Troisième aspect ; quand on observe l’histoire comparée des religions, on voit que les rites les plus efficaces et les plus importants sont très souvent en référence à un événement fondateur, à un commencement, qu’on célèbre et qu’on réactualise, qu’on re-présente . Le rite par nature est religieux au sens de relier, il nous relie à une origine. Ces références à un événement fondateur sont très souvent chargées de l’intention de rappeler qu’il y a du sens. Nous avons des rites qui sans être directement religieux, nous relient toutefois à un événement fondateur, important pour nous. Par exemple les fêtes nationales ou les rites autour des anniversaires qui célèbrent l’événement fondateur par excellence qu’est le fait de venir au monde. Mais c’est particulièrement vrai des rites religieux qui, par exemple dans les religions premières, disent la place de l’homme dans le cosmos, le sens de la création. Dans la religion chrétienne, Noël et la semaine sainte, bien sûr jouent ce rôle. Ce troisième aspect, donc : le rite est une actualisation d’un sens qui nous a été donné et qu’il nous faut redire.

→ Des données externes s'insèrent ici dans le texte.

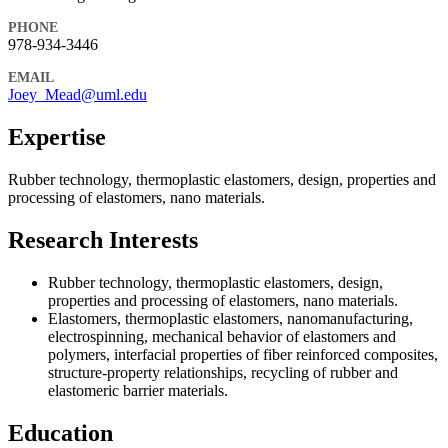
PHONE
978-934-3446
EMAIL
Joey_Mead@uml.edu
Expertise
Rubber technology, thermoplastic elastomers, design, properties and
processing of elastomers, nano materials.
Research Interests
Rubber technology, thermoplastic elastomers, design,
properties and processing of elastomers, nano materials.
Elastomers, thermoplastic elastomers, nanomanufacturing,
electrospinning, mechanical behavior of elastomers and
polymers, interfacial properties of fiber reinforced composites,
structure-property relationships, recycling of rubber and
elastomeric barrier materials.
Education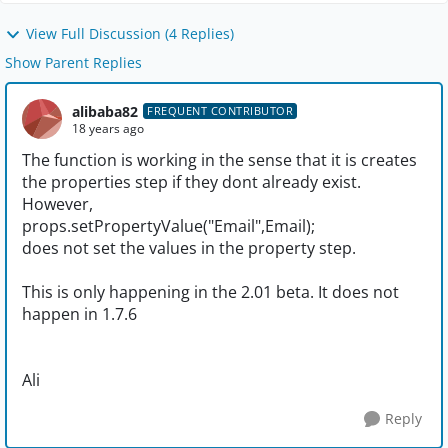
View Full Discussion (4 Replies)
Show Parent Replies
alibaba82
FREQUENT CONTRIBUTOR
18 years ago
The function is working in the sense that it is creates
the properties step if they dont already exist.
However,
props.setPropertyValue("Email",Email);
does not set the values in the property step.
This is only happening in the 2.01 beta. It does not
happen in 1.7.6
Ali
Reply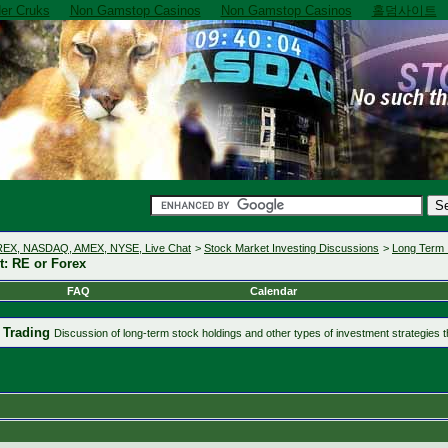
er Cruks
Non Gamstop Casinos
Non Gamstop Casinos
홀덤사이트
OREX, NASDAQ, AMEX, NYSE, Live Chat
>
Stock Market Investing Discussions
>
Long Term 
: RE or Forex
FAQ
Calendar
 Trading
Discussion of long-term stock holdings and other types of investment strategies th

Quatrième point ; tout groupe, toute communauté utilise des rites pour se constituer comme communauté. Les sociologues contemporains font la différence entre rituélique et rituel . L’exemple du repas va nous éclairer. Les animaux évolués savent se constituer en groupe pour chasser, par exemple les lions. Leur groupe est organisé pour conduire une chasse efficace, s’ils sont ensemble, c’est pour manger. Ce n’est pas le cas des rites de la table chez les hommes, eux ils mangent en groupe d’abord pour être ensemble. C’est le fait de constituer un groupe qui prend le pas. D’une nécessité, se nourrir, on est passé à un rite qui célèbre les vertus de la communauté. Rite et communauté sont deux réalités qui vont ensemble. Pour résumer ce quatrième point, disons que les rites sont les signes d’une identité communautaire, ils contribuent à façonner l’identité de chacun et l’identité de la communauté. C’est particulièrement vrai pour les rites chrétiens, nous ne sommes chrétiens que parce que membres du Corps du Christ.

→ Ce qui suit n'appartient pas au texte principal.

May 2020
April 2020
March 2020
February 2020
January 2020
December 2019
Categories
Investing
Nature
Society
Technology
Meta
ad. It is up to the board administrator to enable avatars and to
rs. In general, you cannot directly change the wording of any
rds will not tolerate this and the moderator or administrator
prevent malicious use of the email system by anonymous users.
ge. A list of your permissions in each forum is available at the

Résumons ces quatre aspects du rite. Rite ne veut pas dire ritualisme, deuxièmement un rite est efficace parce que répétitif, troisièmement le rite actualise un sens qui nous est donné, et enfin rite et communauté vont ensemble.
Voilà ! Ce premier dimanche, le propos n’est pas très facile, les dimanches suivants, il sera beaucoup plus concret. Nous verrons d’abord tout ce qui est autour de l’Eucharistie, puis les rites d’entrée, puis ceux des lectures. C’est pour nous aider à comprendre ce que nous faisons et donc à mieux vivre la messe que je fais cette catéchèse qui je l’espère vous intéressera.